In the most recent survey conducted in February (24 January–7 February 2018) expectations for the Chinese economy have improved again, with the CEP indicator climbing to 14.7 points. This corresponds to an increase of 13.6 points compared to January, and an impressive hike of 25.4 points compared to December 2017. According to the CEP Indicator, which reflects the expectations of international financial market experts regarding China’s macroeconomic development over the coming twelve months, a significant improvement in the economic outlook for China has thus taken place since the end of last year.

In February, the CEP Indicator continues to rise and stands currently at 14.7 points.
In February, the CEP Indicator continues to rise and stands currently at 14.7 points.

This impression is reinforced by the fact that the assessment of the economic situation for China has also recorded an increase of 8.3 points to a current level of 32.3 points. Since the beginning of 2017 the assessment of the economic situation has shown a noticeable upward trend, with the corresponding indicator being well above the long-term average of 1.3 points.

The improved outlook for the Chinese economy is also reflected in the increase of the point forecasts for GDP growth in 2018 and 2019. Both figures climbed 0.1 percentage points compared to the previous month and currently stand at 6.7 per cent for 2018 and 6.6 per cent for 2019.

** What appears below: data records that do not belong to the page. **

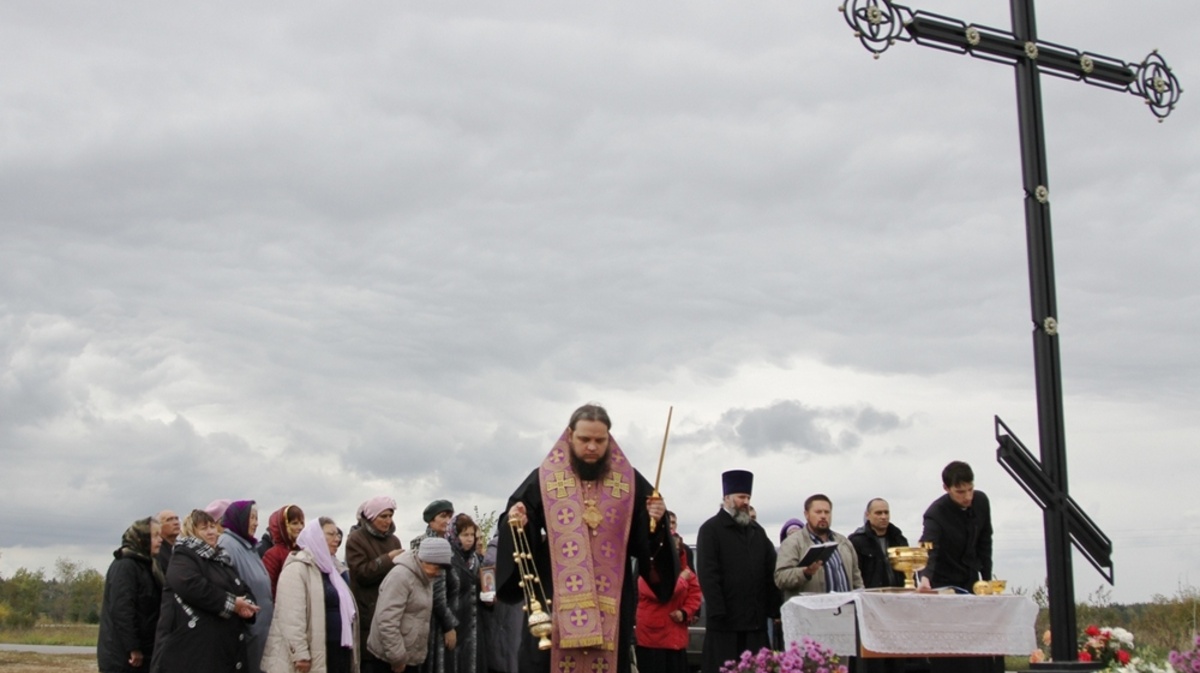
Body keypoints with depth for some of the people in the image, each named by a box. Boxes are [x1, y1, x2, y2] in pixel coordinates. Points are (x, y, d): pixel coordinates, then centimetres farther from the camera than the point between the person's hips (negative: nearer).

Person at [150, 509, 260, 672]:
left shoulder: (223, 559, 23)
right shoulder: (184, 557, -2)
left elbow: (245, 590, 20)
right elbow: (192, 586, -22)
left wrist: (247, 604, -6)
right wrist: (230, 603, -17)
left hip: (223, 644, 8)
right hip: (190, 645, -8)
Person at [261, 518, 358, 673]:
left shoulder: (330, 568, 21)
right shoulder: (297, 569, -10)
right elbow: (292, 616, -19)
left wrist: (349, 646, 22)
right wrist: (300, 653, -25)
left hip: (337, 650, 9)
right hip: (315, 654, -9)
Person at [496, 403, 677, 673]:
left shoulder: (630, 482, 7)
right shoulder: (543, 479, 2)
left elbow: (647, 541, 8)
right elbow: (520, 532, 3)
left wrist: (656, 521, -12)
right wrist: (516, 524, -18)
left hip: (611, 601, 2)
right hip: (555, 598, -1)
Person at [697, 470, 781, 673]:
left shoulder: (757, 530, 18)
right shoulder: (710, 529, -2)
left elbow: (771, 572, 14)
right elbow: (707, 574, -10)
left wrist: (775, 609, 6)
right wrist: (718, 612, -17)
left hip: (756, 618, 6)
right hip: (726, 619, -6)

“Domestic consumption continues to be the main driver of growth in China,” says Dr. Michael Schröder, senior researcher in ZEW’s Research Department “International Finance and Financial Management” and project leader of the CEP survey. The expectations regarding domestic consumption climbed 11.1 points, with the corresponding indicator standing at 52.5 points. With 18.8 points, the indicator for private investments is well below that for domestic consumption; it is, however, still in the positive range. The indicator for public consumption currently stands at 38.8 points. “This underlines the fact that government programmes aimed at providing economic stimulus are still very important for the Chinese economy,” says Schröder.

The indicators for domestic and external debt, which can be used to measure the impact of credit growth on the economy, both increased compared to the previous month. Of the two, however, only the indicator for domestic debt, which currently stands at 35.0 points, is in line with the expectation that economic growth will continue to pick up pace.